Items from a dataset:
=== Begin Enclosure ===
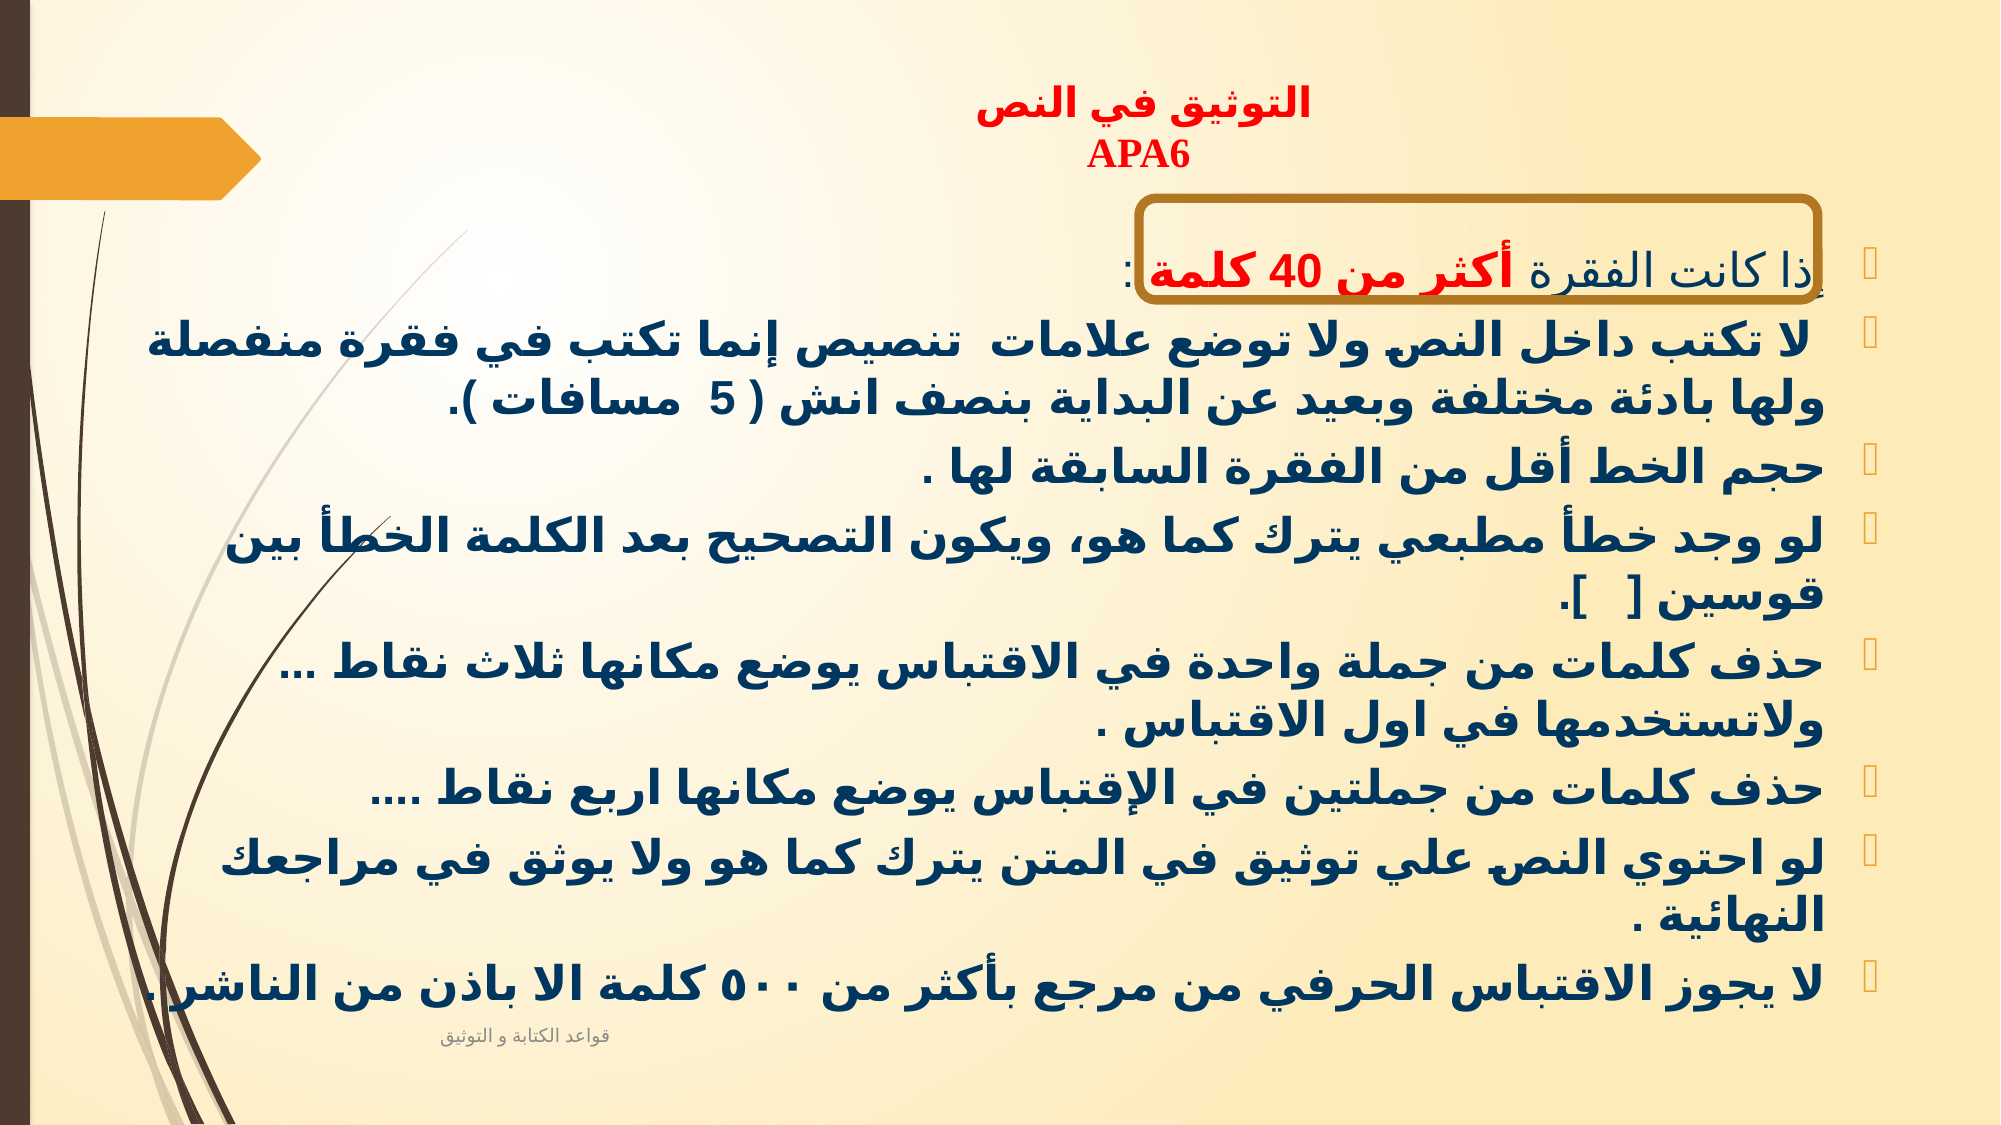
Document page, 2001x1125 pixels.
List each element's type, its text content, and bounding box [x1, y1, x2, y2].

list إذا كانت الفقرة أكثر من 40 كلمة : لا تكتب داخل النص ولا توضع علامات تنصيص إنما تكتب في فقرة منفصلة ولها بادئة مختلفة وبعيد عن البداية بنصف انش ( 5 مسافات ). حجم الخط أقل من الفقرة السابقة لها . لو وجد خطأ مطبعي يترك كما هو، ويكون التصحيح بعد الكلمة الخطأ بين قوسين [ ]. حذف كلمات من جملة واحدة في الاقتباس يوضع مكانها ثلاث نقاط ... ولاتستخدمها في اول الاقتباس . حذف كلمات من جملتين في الإقتباس يوضع مكانها اربع نقاط .... لو احتوي النص علي توثيق في المتن يترك كما هو ولا يوثق في مراجعك النهائية . لا يجوز الاقتباس الحرفي من مرجع بأكثر من ٥٠٠ كلمة الا باذن من الناشر . [117, 232, 1888, 1067]
text_box [1137, 196, 1820, 302]
footer قواعد الكتابة و التوثيق [424, 1006, 1675, 1067]
title التوثيق في النص APA6 [408, 68, 1870, 199]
=== End Enclosure ===
## TRY IT
Repeat every line above precisely; pictures do not belong in the copy.

## ANSWER AREA
Document page, 2001x1125 pixels.
List each element's type, its text content, and bounding box [x1, y1, x2, y2].

list إذا كانت الفقرة أكثر من 40 كلمة : لا تكتب داخل النص ولا توضع علامات تنصيص إنما تكتب في فقرة منفصلة ولها بادئة مختلفة وبعيد عن البداية بنصف انش ( 5 مسافات ). حجم الخط أقل من الفقرة السابقة لها . لو وجد خطأ مطبعي يترك كما هو، ويكون التصحيح بعد الكلمة الخطأ بين قوسين [ ]. حذف كلمات من جملة واحدة في الاقتباس يوضع مكانها ثلاث نقاط ... ولاتستخدمها في اول الاقتباس . حذف كلمات من جملتين في الإقتباس يوضع مكانها اربع نقاط .... لو احتوي النص علي توثيق في المتن يترك كما هو ولا يوثق في مراجعك النهائية . لا يجوز الاقتباس الحرفي من مرجع بأكثر من ٥٠٠ كلمة الا باذن من الناشر . [117, 232, 1888, 1067]
text_box [1137, 196, 1820, 302]
footer قواعد الكتابة و التوثيق [424, 1006, 1675, 1067]
title التوثيق في النص APA6 [408, 68, 1870, 199]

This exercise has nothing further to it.